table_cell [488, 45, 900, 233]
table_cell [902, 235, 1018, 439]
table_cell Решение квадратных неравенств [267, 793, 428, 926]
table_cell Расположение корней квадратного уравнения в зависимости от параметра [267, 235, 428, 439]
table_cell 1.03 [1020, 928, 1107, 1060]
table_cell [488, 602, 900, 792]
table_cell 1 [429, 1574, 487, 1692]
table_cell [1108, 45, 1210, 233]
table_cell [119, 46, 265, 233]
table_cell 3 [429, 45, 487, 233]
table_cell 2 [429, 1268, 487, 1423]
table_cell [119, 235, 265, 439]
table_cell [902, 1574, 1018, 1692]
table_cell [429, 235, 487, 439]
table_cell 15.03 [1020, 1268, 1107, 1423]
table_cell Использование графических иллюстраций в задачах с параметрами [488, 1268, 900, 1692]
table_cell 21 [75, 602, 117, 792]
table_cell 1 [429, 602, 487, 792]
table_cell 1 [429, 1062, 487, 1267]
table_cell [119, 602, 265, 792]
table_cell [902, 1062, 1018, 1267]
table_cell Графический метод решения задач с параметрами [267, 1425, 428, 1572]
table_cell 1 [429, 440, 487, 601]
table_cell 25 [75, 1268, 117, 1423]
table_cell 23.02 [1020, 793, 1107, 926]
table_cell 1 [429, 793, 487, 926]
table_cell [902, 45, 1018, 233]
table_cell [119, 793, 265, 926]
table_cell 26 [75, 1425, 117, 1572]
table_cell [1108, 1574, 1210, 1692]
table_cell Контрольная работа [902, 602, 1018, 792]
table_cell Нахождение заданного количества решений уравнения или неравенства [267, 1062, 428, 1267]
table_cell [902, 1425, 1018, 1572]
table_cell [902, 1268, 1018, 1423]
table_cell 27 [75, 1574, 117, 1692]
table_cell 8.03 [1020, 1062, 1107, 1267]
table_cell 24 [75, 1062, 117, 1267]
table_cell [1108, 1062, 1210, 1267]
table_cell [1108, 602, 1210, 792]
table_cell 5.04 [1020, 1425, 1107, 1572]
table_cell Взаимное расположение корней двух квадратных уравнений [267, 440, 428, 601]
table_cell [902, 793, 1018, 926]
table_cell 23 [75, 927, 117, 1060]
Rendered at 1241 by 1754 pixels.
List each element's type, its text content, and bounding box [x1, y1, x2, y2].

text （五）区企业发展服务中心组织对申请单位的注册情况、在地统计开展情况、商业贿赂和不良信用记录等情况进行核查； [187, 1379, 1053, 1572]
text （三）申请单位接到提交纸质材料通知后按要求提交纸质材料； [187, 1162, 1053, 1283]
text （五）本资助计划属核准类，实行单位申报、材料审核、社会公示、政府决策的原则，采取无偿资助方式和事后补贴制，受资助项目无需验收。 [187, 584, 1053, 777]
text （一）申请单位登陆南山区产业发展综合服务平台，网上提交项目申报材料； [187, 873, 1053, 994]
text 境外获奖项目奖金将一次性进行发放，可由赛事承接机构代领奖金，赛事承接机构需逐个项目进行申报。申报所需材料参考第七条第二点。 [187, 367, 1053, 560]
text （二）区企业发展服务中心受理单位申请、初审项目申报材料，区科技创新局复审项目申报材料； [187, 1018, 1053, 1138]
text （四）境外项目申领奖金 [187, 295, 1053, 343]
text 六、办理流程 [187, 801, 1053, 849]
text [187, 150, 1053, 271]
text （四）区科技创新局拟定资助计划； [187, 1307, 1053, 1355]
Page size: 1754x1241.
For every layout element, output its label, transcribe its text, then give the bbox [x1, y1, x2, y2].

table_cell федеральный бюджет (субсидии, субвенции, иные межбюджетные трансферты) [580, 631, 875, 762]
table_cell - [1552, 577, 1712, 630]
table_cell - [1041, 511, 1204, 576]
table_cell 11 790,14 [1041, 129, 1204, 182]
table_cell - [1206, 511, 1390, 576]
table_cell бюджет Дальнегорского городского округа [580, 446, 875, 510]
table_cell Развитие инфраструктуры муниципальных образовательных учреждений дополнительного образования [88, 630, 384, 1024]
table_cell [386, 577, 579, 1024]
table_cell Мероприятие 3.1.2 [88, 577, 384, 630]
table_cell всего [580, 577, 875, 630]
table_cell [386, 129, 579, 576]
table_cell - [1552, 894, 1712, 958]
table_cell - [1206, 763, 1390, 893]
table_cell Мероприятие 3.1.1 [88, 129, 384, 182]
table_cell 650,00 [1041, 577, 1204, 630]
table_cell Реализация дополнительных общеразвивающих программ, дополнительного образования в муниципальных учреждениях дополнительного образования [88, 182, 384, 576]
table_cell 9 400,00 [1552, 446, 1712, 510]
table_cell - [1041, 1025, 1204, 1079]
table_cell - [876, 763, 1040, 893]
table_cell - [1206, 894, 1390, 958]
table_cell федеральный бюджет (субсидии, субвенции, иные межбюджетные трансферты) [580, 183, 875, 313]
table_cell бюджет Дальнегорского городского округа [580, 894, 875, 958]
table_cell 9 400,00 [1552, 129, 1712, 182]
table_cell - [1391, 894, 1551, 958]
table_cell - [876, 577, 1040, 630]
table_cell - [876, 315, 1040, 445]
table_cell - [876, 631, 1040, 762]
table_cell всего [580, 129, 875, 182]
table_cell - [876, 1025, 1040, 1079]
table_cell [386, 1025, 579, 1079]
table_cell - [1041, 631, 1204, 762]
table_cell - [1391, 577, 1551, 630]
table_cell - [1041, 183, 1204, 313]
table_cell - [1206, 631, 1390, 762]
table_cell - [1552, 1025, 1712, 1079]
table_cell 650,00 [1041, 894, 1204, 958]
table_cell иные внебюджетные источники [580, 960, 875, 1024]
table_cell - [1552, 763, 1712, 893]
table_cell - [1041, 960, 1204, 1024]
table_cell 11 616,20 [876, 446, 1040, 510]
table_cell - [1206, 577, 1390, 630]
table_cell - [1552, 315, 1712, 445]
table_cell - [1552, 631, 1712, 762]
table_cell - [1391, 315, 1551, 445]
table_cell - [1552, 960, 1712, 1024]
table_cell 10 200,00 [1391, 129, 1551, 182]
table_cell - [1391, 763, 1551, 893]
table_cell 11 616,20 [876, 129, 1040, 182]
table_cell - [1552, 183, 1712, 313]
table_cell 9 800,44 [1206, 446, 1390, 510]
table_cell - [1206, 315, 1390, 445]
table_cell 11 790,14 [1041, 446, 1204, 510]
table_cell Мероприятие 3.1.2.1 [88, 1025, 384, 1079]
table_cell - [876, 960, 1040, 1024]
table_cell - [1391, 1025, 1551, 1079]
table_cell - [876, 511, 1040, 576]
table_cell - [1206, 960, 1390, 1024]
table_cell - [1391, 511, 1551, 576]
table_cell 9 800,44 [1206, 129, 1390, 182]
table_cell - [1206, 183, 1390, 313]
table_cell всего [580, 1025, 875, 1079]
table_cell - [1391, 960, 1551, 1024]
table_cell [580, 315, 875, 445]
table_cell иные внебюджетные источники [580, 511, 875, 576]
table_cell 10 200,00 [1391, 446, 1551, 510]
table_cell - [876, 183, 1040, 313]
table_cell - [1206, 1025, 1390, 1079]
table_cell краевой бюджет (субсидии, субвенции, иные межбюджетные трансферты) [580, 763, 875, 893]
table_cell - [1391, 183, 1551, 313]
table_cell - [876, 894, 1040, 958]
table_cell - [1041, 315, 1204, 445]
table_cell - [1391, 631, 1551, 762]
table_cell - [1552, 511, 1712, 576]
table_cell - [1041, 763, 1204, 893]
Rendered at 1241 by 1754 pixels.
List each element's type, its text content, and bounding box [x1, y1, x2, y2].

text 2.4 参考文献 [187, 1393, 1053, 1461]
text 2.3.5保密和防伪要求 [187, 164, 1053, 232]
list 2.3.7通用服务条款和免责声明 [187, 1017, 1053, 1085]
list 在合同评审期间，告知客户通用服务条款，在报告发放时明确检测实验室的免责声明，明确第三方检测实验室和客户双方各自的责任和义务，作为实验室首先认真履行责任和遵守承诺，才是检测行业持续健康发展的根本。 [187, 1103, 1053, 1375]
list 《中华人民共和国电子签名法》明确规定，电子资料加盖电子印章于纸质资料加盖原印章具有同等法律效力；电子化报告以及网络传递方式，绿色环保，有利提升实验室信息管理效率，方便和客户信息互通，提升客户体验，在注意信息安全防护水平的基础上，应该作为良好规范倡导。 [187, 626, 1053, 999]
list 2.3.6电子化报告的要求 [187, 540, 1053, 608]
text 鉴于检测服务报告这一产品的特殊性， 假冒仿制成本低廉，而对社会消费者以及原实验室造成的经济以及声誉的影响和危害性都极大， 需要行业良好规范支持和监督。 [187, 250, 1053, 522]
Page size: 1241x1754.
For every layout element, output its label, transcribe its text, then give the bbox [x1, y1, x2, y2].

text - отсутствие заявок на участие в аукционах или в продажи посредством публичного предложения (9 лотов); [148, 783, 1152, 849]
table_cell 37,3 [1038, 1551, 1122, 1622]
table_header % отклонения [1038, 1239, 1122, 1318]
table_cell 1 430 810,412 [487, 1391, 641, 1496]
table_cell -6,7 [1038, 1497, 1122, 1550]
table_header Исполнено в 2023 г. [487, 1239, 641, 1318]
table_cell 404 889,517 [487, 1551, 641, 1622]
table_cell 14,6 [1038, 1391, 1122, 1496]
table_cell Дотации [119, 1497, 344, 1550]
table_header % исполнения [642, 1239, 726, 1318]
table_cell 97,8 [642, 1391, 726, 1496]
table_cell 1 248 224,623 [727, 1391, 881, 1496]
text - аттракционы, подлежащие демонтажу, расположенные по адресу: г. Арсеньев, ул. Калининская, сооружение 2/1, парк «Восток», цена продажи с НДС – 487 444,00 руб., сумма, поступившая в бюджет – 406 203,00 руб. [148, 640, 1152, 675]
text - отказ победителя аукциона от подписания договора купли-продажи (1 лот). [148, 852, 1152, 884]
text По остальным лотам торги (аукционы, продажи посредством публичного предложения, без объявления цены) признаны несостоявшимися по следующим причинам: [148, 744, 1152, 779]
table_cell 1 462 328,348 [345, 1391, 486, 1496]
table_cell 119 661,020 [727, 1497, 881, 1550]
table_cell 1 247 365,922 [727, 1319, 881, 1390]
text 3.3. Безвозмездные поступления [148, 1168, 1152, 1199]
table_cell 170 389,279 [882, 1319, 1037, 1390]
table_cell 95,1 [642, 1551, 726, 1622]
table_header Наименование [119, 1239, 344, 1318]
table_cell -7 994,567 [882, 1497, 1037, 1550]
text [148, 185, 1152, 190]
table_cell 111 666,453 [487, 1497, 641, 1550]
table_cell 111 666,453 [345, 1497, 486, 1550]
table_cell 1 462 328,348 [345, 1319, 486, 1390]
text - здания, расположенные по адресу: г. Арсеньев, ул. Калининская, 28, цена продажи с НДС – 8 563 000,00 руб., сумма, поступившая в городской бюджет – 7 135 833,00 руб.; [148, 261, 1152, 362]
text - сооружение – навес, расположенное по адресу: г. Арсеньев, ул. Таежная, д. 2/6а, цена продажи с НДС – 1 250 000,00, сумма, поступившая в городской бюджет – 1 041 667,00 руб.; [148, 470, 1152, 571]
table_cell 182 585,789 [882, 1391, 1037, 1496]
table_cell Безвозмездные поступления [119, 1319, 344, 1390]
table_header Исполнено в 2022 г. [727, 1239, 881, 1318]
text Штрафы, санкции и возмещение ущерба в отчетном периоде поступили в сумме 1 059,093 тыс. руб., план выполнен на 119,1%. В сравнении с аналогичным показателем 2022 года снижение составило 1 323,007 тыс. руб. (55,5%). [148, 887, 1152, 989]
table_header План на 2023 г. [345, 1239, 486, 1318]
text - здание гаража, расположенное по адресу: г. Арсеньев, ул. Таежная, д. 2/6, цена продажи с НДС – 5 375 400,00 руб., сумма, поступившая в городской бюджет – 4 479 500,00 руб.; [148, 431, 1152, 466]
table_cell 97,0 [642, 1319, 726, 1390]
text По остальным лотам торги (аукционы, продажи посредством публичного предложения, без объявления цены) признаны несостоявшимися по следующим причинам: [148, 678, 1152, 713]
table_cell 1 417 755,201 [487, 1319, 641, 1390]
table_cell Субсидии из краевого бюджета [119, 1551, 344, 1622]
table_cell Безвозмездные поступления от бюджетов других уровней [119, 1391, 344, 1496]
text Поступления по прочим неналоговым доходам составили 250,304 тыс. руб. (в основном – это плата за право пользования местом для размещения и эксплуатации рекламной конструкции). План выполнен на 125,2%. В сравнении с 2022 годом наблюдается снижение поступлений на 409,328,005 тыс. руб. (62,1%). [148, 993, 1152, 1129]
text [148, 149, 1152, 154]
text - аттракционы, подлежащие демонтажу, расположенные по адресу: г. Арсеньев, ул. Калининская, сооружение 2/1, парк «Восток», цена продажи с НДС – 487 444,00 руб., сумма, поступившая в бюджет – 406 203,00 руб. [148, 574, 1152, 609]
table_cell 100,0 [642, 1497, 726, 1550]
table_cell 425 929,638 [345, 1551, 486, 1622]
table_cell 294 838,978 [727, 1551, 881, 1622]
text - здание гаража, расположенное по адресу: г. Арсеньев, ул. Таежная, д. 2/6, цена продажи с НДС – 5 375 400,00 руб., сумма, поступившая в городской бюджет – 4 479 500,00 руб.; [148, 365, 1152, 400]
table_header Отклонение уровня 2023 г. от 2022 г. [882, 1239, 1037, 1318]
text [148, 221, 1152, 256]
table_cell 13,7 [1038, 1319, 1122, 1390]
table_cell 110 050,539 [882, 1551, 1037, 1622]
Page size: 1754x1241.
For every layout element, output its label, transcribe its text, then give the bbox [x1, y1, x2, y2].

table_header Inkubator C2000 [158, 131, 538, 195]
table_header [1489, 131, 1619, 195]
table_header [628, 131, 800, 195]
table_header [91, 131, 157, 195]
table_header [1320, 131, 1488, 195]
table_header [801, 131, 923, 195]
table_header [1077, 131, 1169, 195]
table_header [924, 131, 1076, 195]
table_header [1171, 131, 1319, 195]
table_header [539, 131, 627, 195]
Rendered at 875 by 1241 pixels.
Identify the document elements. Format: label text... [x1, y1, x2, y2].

* _WHAT THE EXERCISE ASKS_:
Pull every line containing the word "остальным" out of the listing.

* _WRITTEN REPLY_:
text По остальным лотам торги (аукционы, продажи посредством публичного предложения, без объявления цены) признаны несостоявшимися по следующим причинам: [148, 744, 1152, 779]
text По остальным лотам торги (аукционы, продажи посредством публичного предложения, без объявления цены) признаны несостоявшимися по следующим причинам: [148, 678, 1152, 713]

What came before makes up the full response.